With the buying season just around the corner, the National Association of Home Builders has studied the March housing starts data and sees improving signals.
Led by a 6% rise in single-family starts, nationwide housing production rose 2.8% above an upwardly revised February rate of 920,000 to a seasonally adjusted annual rate of 946,000 units in March, according to the figures from the U.S. Census Bureau.
“We see improving signs of new-home construction as we move into the spring buying season,” said Kevin Kelly, chairman of the National Association of Home Builders (NAHB) and a home builder and developer from Wilmington, Del. “The strongest recovery is in the Northeast and Midwest, where builders were hampered by severe winter weather earlier in the year.”
The March report "is in line with our forecast of a gradual strengthening in the housing sector in 2014,” said NAHB Chief Economist David Crowe. “However, several uncertainties including tight credit conditions for home buyers and erratic job growth are making builders cautious about getting ahead of demand.”

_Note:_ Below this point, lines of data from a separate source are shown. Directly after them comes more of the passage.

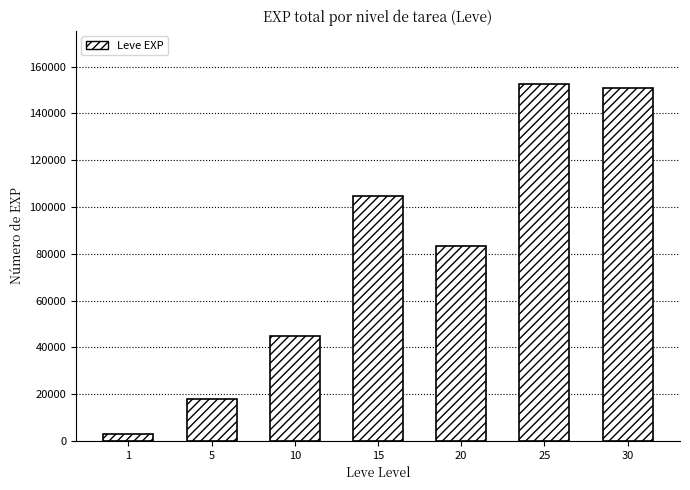

What is the difference between the maximum and minimum values?

149399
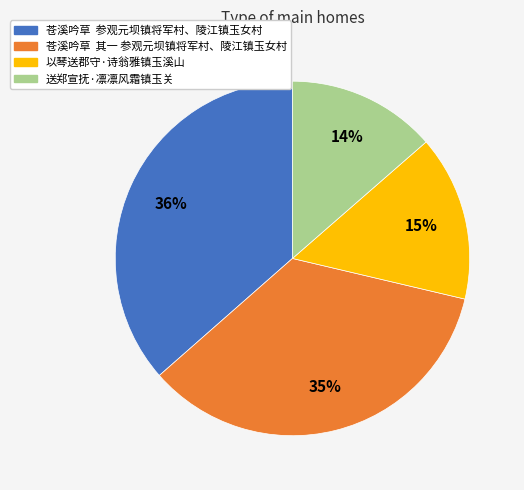

What percentage is the 苍溪吟草 其一 参观元坝镇将军村、陵江镇玉女村 slice, to the nearest percent?

35%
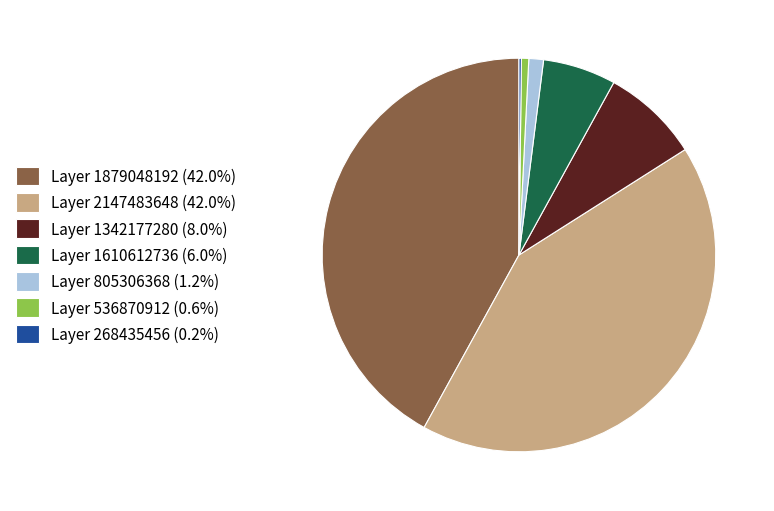

Do Layer 1879048192 (42.0%) and Layer 805306368 (1.2%) together represent more than half of the pie?

No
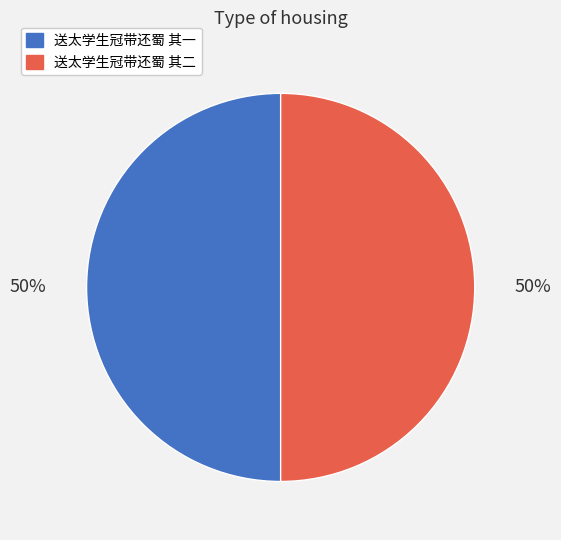

Is it true that 送太学生冠带还蜀 其一 is 37% of the pie?

False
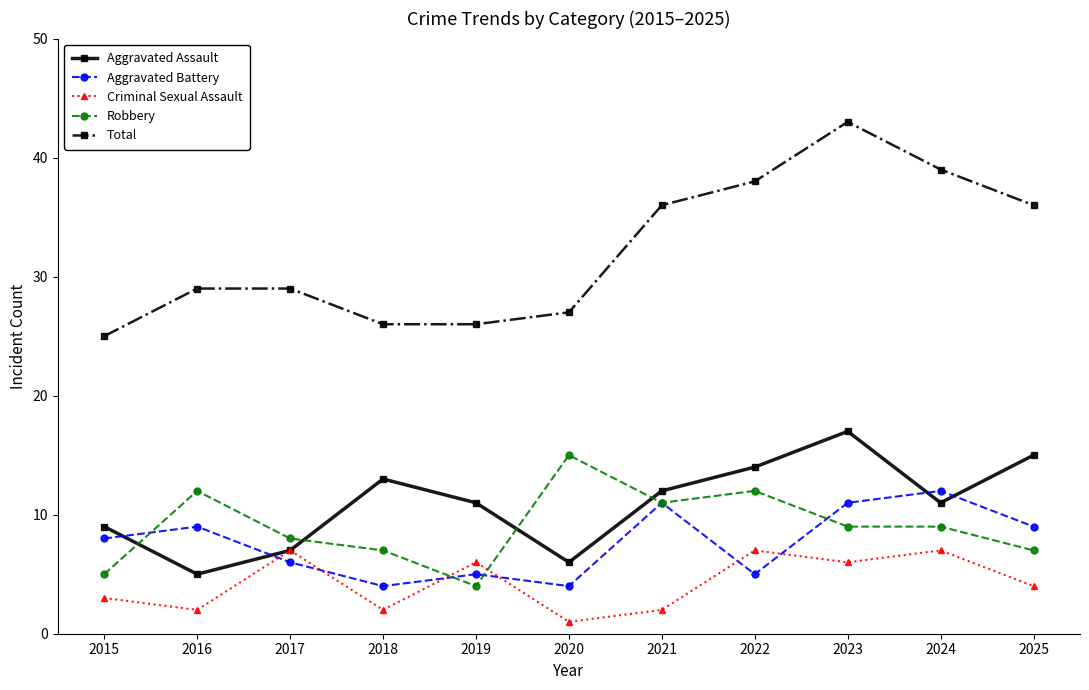

How many data points does each series have?

11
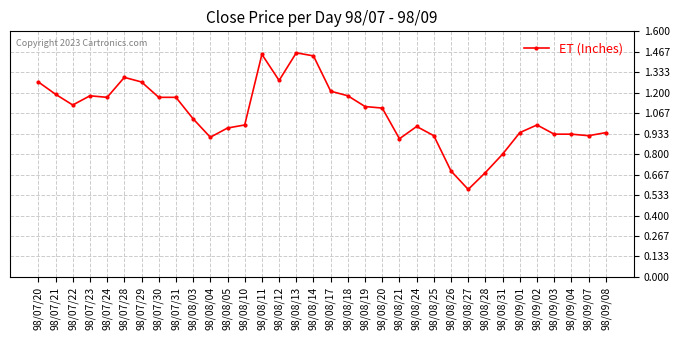

True or false: the data shows 0.8 at 98/07/28.

False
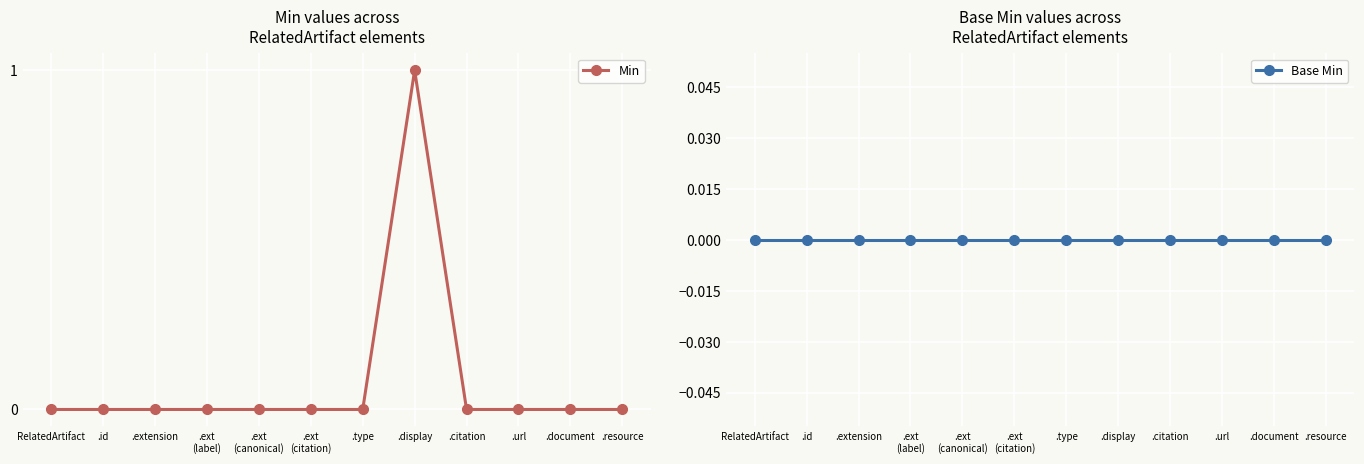

How many interior local peaks does the Min series have?

1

Single-family housing starts rose 6% to a seasonally adjusted annual rate of 635,000 units in March, while multifamily starts fell 6.1% to 292,000 units.
Regionally in March, combined single- and multifamily housing production rose strongly in the Northeast and Midwest with gains of 30.7% and 65.5%, respectively, but fell 9.1% and 4.5% in the South and West, respectively.
Overall permit issuance fell 2.4% to 990,000 units in March. The Northeast and Midwest posted gains of 33.3% and 26%, respectively, while the West was unchanged and the South posted a 17.1% decline.